### Exercises
**a)** Answer these questions from the sermon:
(i) On which Gospel passage is the reflection based?
(ii) What is the speaker's title at Northfield Community Church?
(iii) Why did the Korean Presbyterian congregation not renew its lease?
**b)** Carry the sermon forward from the point where it stops.

### Text shown
November 13 Sermon

An Opportunity to Testify
A reflection by Rev. Dr. Thom Bower
November 13, 2016, the 33rd Sunday of Ordinary Time
Based on Luke 21:5-19

About 35 years after Jesus’ death and resurrection, the Roman Empire put down a Jewish revolt in Jerusalem. The Temple was looted and destroyed, and Judaism was outlawed. Luke’s account of Jesus life and ministry was written in the decades after these events, when Jews and Christians were experiencing varying degrees of persecution. Hear how Luke comforts believers, and hear how we are challenged to live faithfully today.

I don’t talk about it much, but I serve another congregation. While I am the Interim Pastor here at Lyonsville Congregational, I am also the Associate Pastor for Leadership Resources at Northfield Community Church. (I always have to read that, because I have a hard time remembering that title!) The main reason I don’t talk often about my work there is to keep myself clear about the work I am doing here with you. If I talk about Northfield Community Church too often I begin to confuse the work I do here and the work I do there – and then work with both congregations becomes less clear. But I’m going to bend that practice today because yesterday, before the Harvest Home Turkey Dinner, I was part of a significant moment in ministry that I think may have meaning for you.

Up until August, the building of Northfield Community Church housed three congregations: Northfield Community Church, a United Church of Christ; The Love of Jesus Christ Mission Church, a Korean Presbyterian church; and St. Peter Community Church, a United Church of Christ. In August, the Korean Presbyterian congregation did not renew their lease so that they could start a new lease with a congregation nearer to where more of their membership lived. St. Peter Community Church is still in the building, just not as St. Peter Community Church.

About four years ago, St Peter Community was faced with dissolving the congregation because they were nearly bankrupt. The leadership of St Peter Community was approached by a Chaldean Catholic congregation who offered to buy their building and property. It meant this congregation that is almost 175 years old went from near bankruptcy to having nearly two million dollars, but it also meant leaving the location where they met, worshipped, and served for almost 50 years. Gathering as a congregation was more important than gathering at that specific place, so they accepted the offer.

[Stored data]
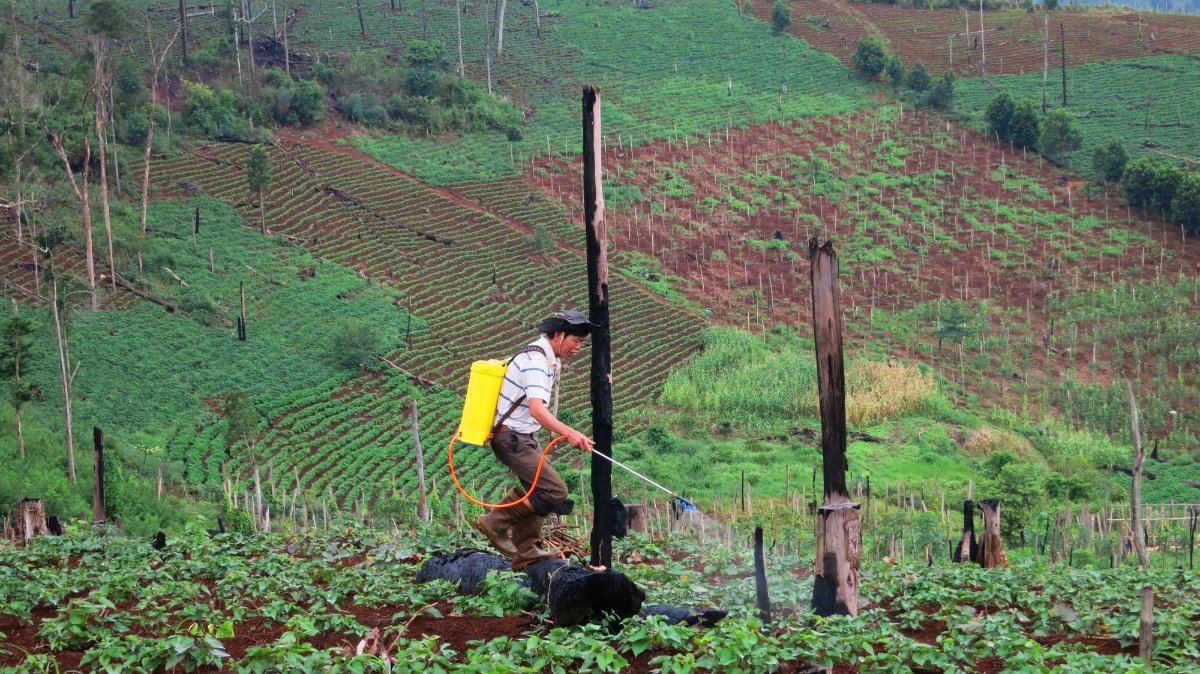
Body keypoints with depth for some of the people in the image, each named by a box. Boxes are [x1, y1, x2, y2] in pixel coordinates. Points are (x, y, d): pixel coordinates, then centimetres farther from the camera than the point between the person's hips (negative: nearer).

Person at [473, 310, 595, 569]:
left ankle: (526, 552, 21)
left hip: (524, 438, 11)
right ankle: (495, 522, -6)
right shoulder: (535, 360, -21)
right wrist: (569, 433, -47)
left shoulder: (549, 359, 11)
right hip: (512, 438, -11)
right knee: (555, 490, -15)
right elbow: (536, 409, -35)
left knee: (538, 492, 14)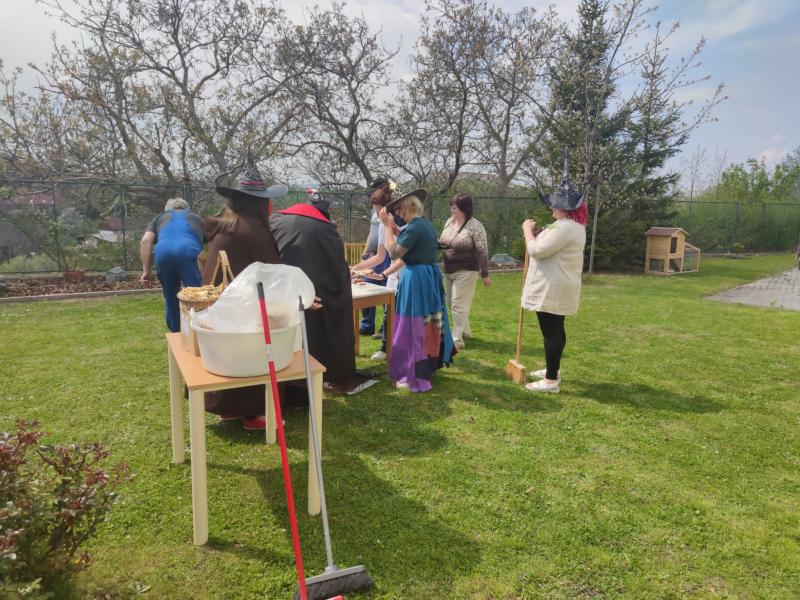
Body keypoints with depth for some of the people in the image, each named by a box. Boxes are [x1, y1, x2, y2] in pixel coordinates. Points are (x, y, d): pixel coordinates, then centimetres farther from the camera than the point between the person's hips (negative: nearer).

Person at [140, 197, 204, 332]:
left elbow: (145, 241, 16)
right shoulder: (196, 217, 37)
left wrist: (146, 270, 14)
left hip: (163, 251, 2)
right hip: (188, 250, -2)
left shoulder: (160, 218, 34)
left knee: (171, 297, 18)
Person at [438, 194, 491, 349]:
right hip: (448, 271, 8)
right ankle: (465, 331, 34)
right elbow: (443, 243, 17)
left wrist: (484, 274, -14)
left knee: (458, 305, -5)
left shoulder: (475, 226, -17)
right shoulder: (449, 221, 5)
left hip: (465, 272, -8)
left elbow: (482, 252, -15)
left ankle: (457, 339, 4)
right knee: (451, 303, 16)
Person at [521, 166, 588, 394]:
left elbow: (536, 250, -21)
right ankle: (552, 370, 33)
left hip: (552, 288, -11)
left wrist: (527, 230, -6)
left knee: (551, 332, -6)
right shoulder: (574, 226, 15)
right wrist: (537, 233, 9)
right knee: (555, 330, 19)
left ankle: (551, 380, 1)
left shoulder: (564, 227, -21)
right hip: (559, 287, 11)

### Expected responses
**a)**
(i) Luke 21:5-19.
(ii) Associate Pastor for Leadership Resources.
(iii) It wanted to start a new lease with a congregation nearer to where more of its membership lived.

**b)**
Without their own building, they then approached Northfield Community Church asking a place to use as they discerned how God was calling them to continue as a faithful community. After almost four years, they discerned to unite with Northfield Community Church. Now, that has meant a lot of ecclesiastical gymnastics, because these two congregation represent two different parts of United Church of Christ heritage: St. Peter Community was founded by the German Evangelical Church in the 1840’s, while Northfield Community Church was founded by the Congregational Christians in the 1950’s. (For those of you who don’t know why that is significant, ask me later and I can explain. Meanwhile, trust me: these are two very different forms of Protestantism.)

As I said, these two UCC congregations have united: in August St. Peter Community held their final worship service, and in September the two bodies held their first unified worship service. It is uncharted territory for both congregations, because neither congregation has ever been united with another congregation before,  and both groups are figuring out how to honor their own heritage and respectfully honor the heritage of the other group.

Yesterday morning, I joined a group from St. Peter Community to retrieve a time capsule, which will be relocated to the property of Northfield Community Church. In that service, I reflected with them that a sense of place plays a significant role in our spirituality. When Noah exited the ark, he built an altar as a place to give thanks. As Abraham and Sarah traveled, they marked several places where the encountered God. Jacob, Abraham and Sarah’s grandson, wrestled with an angel – and put up an altar to mark the place. When the children of Israel where thirsty and God provided them water, Moses marked the place with an altar. Solomon builds a temple as a place for God to live, a place where it would be certain that God touched the world and kept the world going. We mark places where God has been encountered, and we return there with hopes that God will be encountered again. The more we return to those specific places seeking God’s presence, the more those places become associated with encountering God.

Today’s gospel lesson has Jesus also reflecting on place. Throughout Luke’s gospel, the disciples are presented as something like country bumpkins. They have arrived in Jerusalem, faces slack-jawed while staring upward at the Temple. “Look at the size of those foundation stones! Look at the ornate carving! Don’t you just feel the sense of God’s presence here? Jesus, isn’t this just magnificent?”

I cannot identify Jesus’ tone of voice here. I don’t know if it is mournful, filled with sorrow and sadness; or sharp, rebuking the disciples; or kind of disconnected and ethereal as if staring off at something others do not see. I can’t figure out the tone of voice to the words: “There is a time coming when none of these stones will connected.”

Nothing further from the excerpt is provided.